Personal information
- Nationality: Malaysian
- Born: 1 July 1946 (age 79) Kuala Kangsar, Malayan Union
- Spouse: Thong Nyok Seen ​ ​(m. 1972; died 2020)​

Chinese name
- Traditional Chinese: 楊修明
- Simplified Chinese: 杨修明
- Hanyu Pinyin: Yáng Xiūmíng

Sport
- Sport: Field hockey

= Yang Siow Ming =

Malaysian field hockey player (born 1946)

Yang Siow Ming (born 1 July 1946) is a Malaysian field hockey player. He competed at the 1968 Summer Olympics and the 1972 Summer Olympics.

Yang was born in Kuala Kangsar to schoolteacher parents. The family later moved to Malacca, where Yang attended Malacca High School. He began his hockey career there, representing the school even as a first-former. He played other sports while in high school, and was named the school's Sportsman of the Year for five years running, but eventually dropped his other sports to focus on field hockey. He did not try out for the Malaysian team for the 1964 Olympics as he was sitting for his Sijil Pelajaran Malaysia examinations that year, but two years later he represented his country at the 1966 Asian Games. There, he met his wife-to-be Thong Nyok Seen, a daughter of then-Olympic Council of Malaysia general secretary Thong Poh Nyen. Yang went on to represent Malaysia again at the 1968 Summer Olympics and the 1971 Southeast Asian Peninsular Games. After the 1972 Summer Olympics, he retired from sport and married Thong, with whom he had one son, Eugene.
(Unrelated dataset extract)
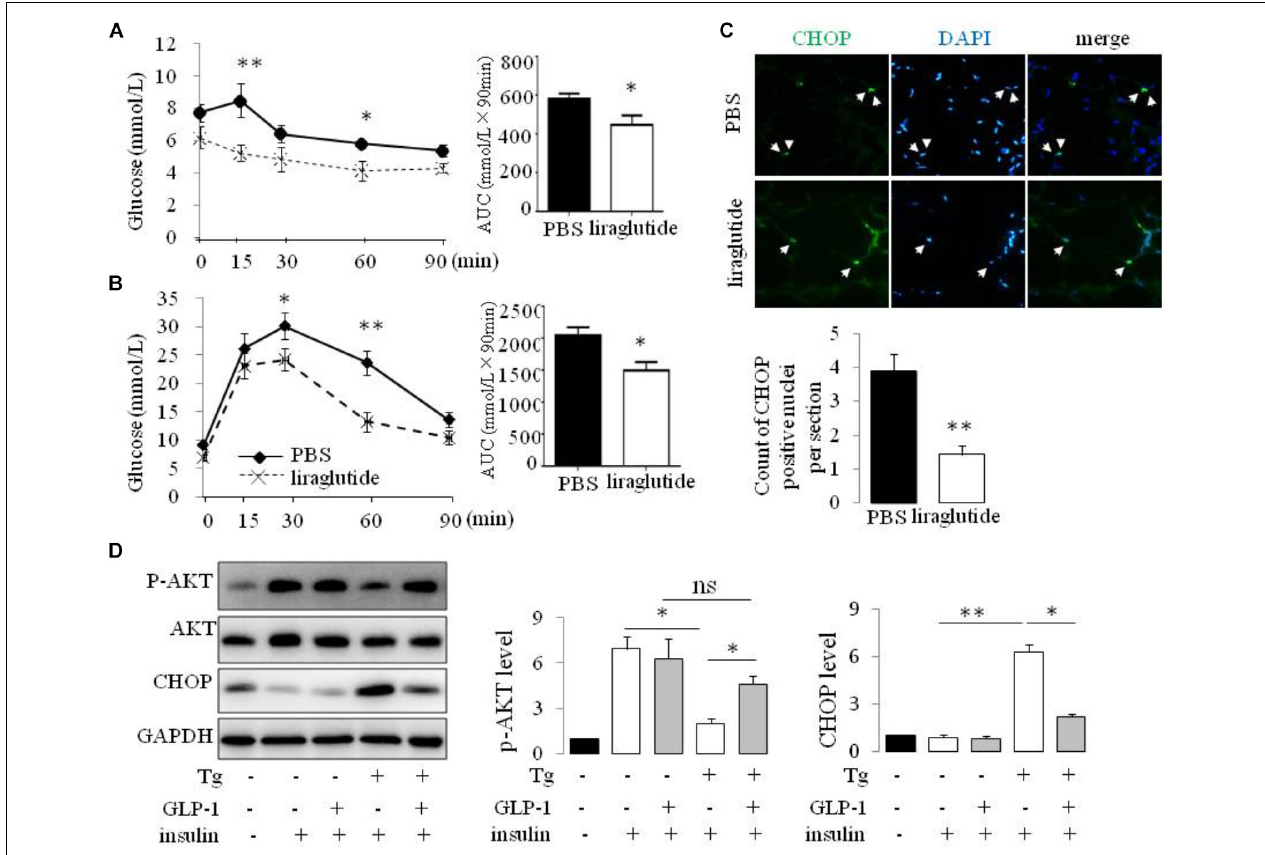
FIGURE 1 | GLP-1 reduced the expression of makers of ER stress in primary rat adipocytes subjected to ER stress and improves insulin sensitivity of ob/ob mice. ob/ob mice (6 weeks old) were given once-daily i.p. injection of PBS or liraglutide for 2 weeks. Blood glucose level in PBS- and liraglutide-treated mice were determined during IPITT (A) and IPGTT (B) . Glucose responsiveness of the corresponding experimental groups was shown as a measurement of glucose area under the curve (AUC) of the IPGTT or IPITT graph. Data represent means ± SE of 6 mice per group. (C) Photomicrographs of representative adipose CHOP staining (arrows point to CHOP-positive nuclei) in PBS- and liraglutide-treated mice. Magnification, 200 × . The numbers of CHOP-positive adipocyte were calculated in a total of 21 microscopical sections from three mice per group. Data represent means ± SE. (D) Fat pad from two rats was pooled for SVF isolation. Adipocytes differentiatied from SVF were fasted for 6 h in low-glucose DMEM media with 0.2% BSA (fasting media) and then were exposed to either vehicle alone or 5 µ M thapsigargin (Tg) in fasting media for 16 h in the absence or presence of 50 nM GLP-1. The cells were then stimulated with insulin (100 nM) in fasting media for 10 min. Two wells of cell extracts were pooled together and were analyzed by immunoblotting for phospho-AKT Ser47 (p-AKT), total AKT, CHOP, and GAPDH (loading control). Results are means ± SE of four independent experiments. ∗ P < 0.05 and ∗∗ P <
He took up teaching positions at Kajang High School in Selangor and then at Victoria Institution in Kuala Lumpur, and in 1996 became director of coaching at the Malaysian Hockey Federation, a position which he held until 1999. He was inducted into the Olympic Council of Malaysia's Hall of Fame in 2015. As of 2020, he lived with his son and daughter-in-law, and had been diagnosed with Parkinson's disease.